Equity market valuations continue to operate at lofty levels. The market P/E ratio, as determined by the MSCI AC World Index, remains elevated at 29x and Tobin’s Q, the ratio of total stock market capitalisation to the total replacement value of the assets in its companies, is at an all-time high. One argument justifying equity market valuations is that the bond market is also historically expensive and when this is considered, equities don’t seem so expensive. Bonds were at their most expensive during the worst of last year’s Covid shutdown, with the decline in yields supportive of growth equities. However, given the sharp rise in bond yields and climbing equity valuations the earnings yield argument has weakened considerably. Despite the move in bond yields, we remain of the view that longer duration bonds continue to be expensive preferring to position ourselves at the shorter end of the curve where interest rate risk is lower.
Investors remain on alert for signs that the Fed will consider reducing its $120 billion monthly bond purchases earlier than anticipated.

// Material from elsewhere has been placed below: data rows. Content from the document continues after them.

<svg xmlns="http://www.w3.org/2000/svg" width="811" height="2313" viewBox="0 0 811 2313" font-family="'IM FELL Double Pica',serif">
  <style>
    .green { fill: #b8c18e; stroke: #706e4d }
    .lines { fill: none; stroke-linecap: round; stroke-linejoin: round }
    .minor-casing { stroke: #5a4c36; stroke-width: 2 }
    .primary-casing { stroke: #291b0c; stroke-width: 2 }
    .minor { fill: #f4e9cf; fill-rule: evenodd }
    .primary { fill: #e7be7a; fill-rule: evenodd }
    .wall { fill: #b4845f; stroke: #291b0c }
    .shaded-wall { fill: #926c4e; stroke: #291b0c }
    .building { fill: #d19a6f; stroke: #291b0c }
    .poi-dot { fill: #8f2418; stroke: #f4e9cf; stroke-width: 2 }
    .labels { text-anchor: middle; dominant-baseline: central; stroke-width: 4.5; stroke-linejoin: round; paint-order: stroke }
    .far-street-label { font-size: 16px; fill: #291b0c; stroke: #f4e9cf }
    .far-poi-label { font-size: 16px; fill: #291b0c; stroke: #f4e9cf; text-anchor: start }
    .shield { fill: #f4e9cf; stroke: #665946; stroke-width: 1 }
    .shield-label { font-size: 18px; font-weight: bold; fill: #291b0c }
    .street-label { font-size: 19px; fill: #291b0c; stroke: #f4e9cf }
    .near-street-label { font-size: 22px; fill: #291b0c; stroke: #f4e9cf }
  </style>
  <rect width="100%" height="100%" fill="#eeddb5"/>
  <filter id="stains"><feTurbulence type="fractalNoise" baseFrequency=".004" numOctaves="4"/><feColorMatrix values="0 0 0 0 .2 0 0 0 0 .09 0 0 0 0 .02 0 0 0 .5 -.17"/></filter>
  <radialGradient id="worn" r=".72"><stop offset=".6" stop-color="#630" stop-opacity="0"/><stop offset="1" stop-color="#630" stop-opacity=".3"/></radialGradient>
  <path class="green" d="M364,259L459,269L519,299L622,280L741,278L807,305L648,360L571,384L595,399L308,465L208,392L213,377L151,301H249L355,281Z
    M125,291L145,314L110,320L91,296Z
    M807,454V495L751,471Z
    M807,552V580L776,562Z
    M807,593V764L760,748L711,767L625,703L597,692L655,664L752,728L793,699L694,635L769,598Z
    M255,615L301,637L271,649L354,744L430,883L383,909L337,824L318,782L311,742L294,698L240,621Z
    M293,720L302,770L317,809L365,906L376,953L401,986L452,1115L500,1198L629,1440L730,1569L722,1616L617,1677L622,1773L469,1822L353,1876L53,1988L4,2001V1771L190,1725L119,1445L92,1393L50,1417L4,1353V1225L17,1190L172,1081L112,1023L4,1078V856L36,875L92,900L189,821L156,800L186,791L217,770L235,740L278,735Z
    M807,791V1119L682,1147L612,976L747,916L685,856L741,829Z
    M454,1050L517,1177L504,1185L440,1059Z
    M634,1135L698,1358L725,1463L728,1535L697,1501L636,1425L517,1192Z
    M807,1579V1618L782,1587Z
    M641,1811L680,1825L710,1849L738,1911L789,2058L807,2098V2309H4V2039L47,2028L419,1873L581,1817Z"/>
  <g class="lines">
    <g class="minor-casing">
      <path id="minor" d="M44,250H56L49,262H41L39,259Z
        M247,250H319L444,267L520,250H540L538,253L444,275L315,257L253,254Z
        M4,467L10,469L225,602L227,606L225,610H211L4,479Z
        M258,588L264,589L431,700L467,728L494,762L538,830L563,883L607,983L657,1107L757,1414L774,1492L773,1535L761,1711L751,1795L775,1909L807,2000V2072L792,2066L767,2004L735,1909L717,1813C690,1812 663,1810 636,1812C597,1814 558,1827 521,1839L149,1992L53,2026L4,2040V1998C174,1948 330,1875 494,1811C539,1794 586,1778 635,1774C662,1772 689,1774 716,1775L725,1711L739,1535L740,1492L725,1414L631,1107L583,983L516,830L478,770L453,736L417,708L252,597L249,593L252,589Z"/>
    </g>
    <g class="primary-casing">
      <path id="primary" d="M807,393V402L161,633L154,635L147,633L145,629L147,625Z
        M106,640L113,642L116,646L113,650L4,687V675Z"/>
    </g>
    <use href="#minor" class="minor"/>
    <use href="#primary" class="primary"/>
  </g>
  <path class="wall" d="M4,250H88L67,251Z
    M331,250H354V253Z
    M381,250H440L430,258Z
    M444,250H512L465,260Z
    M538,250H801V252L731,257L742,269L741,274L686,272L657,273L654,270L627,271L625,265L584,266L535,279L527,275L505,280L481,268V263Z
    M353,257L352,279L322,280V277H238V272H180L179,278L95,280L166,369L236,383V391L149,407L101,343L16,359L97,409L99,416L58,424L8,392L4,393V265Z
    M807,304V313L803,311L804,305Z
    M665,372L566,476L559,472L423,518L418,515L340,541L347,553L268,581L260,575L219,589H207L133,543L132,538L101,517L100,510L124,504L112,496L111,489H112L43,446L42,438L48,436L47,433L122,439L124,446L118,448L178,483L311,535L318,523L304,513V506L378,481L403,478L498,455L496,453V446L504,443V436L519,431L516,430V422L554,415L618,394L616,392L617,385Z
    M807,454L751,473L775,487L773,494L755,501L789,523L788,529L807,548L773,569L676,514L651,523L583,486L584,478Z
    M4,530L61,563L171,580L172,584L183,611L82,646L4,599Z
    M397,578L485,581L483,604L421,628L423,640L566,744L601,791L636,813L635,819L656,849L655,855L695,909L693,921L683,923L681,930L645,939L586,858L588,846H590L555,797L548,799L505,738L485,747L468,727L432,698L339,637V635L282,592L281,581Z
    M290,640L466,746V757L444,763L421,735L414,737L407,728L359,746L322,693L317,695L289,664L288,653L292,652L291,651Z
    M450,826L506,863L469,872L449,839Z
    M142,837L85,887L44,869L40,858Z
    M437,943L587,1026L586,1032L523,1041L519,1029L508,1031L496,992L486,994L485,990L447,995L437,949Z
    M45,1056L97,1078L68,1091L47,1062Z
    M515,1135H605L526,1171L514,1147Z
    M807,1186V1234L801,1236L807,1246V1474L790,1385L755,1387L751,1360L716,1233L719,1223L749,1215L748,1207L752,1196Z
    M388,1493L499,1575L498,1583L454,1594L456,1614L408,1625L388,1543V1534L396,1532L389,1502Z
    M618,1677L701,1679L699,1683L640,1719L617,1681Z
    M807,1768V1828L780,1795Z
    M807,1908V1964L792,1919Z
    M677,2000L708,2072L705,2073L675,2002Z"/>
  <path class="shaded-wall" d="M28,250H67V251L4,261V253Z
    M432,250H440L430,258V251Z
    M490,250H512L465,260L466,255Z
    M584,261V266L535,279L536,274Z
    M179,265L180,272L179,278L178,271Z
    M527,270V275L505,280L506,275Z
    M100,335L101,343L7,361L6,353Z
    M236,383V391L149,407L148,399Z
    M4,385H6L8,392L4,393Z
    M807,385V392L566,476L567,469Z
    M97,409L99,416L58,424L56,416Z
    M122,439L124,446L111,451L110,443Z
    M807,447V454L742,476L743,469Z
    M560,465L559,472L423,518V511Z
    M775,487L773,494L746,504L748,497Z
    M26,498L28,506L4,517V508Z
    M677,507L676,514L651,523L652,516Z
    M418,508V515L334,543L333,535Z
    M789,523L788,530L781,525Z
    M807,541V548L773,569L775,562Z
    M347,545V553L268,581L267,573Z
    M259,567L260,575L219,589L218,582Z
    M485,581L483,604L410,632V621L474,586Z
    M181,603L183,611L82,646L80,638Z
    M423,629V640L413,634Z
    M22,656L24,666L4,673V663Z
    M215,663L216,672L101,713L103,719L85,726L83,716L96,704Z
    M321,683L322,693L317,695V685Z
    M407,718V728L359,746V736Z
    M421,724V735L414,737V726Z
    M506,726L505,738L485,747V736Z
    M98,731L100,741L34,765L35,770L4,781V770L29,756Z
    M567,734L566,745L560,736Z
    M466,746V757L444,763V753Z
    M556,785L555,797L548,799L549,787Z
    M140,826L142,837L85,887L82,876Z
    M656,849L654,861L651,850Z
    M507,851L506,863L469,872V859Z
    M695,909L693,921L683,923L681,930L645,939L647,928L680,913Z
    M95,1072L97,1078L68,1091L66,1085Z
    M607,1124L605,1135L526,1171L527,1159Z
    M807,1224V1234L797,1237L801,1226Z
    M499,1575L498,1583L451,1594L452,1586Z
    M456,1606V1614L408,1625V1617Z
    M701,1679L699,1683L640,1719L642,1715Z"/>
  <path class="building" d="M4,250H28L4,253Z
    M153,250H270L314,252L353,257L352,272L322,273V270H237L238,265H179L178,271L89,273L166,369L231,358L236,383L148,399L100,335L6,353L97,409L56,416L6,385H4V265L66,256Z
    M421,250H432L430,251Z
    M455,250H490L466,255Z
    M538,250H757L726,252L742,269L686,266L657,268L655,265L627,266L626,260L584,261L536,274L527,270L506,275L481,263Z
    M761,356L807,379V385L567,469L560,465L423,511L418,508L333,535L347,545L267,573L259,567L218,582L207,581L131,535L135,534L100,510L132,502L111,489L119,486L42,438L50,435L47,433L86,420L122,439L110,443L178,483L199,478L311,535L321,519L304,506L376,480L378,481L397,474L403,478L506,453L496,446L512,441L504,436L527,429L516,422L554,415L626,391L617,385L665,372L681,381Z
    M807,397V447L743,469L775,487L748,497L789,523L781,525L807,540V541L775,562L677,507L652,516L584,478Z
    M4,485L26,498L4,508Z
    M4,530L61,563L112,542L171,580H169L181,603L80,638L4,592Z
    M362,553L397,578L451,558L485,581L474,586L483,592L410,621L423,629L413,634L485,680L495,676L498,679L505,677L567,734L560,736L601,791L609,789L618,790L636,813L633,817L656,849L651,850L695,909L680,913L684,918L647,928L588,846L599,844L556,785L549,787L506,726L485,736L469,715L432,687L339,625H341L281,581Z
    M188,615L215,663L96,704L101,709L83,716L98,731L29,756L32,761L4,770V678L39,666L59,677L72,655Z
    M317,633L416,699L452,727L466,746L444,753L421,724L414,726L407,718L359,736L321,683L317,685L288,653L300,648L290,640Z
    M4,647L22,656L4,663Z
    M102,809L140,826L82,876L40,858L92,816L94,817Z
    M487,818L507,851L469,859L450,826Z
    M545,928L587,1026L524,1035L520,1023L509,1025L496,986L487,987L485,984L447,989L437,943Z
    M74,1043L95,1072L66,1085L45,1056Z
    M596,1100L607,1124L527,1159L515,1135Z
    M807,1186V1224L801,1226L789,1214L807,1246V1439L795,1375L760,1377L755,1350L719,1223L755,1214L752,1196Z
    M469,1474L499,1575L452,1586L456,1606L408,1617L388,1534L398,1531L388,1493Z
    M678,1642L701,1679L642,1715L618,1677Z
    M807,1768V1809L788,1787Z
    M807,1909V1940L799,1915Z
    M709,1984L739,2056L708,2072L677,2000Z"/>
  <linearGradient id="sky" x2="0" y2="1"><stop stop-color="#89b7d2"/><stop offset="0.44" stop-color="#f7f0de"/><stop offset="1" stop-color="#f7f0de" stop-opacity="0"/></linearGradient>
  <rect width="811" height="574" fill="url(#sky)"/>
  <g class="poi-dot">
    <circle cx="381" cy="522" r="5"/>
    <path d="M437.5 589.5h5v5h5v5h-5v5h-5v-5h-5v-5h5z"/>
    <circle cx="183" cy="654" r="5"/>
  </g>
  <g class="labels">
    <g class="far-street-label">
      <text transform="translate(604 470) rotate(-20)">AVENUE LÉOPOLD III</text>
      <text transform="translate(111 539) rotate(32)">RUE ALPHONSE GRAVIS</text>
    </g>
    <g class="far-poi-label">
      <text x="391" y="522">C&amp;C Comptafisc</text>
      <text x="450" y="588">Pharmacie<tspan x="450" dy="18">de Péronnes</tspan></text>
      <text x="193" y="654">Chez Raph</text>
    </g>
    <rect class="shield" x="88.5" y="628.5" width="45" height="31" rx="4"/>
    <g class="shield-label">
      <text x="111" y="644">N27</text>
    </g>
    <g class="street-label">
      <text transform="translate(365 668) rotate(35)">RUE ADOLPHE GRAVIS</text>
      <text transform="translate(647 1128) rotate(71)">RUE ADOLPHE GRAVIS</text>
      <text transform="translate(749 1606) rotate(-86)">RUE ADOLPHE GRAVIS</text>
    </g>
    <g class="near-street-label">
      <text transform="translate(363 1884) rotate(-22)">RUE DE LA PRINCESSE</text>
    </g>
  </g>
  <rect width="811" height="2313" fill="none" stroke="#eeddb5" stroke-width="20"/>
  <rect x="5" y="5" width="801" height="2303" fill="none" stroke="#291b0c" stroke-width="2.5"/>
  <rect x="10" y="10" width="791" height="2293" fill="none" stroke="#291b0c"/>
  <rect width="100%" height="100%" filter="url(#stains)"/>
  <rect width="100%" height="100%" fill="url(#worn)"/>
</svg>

Such concerns came to the fore when the Bank of Canada became the first G7 central bank to scale back its pandemic-era bond purchases by C $1 billion a month to C $3 billion. The move from the Bank of Canada prompted the ECB to highlight the obvious. That is such tapering would be premature for the Eurozone given the delay in rolling out the vaccine although some progress has been made of late.
After the worst quarterly return since 1980 the U.S. Treasury market has seen yields tighten despite the U.S. expecting stellar economic growth over 2021. The benchmark 10-year yield fell to as low as 1.56%, rallying by 19bps before widening to end the month at 1.64%. Much of the decline in the U.S. 10 year has been attributed to demand from overseas investors.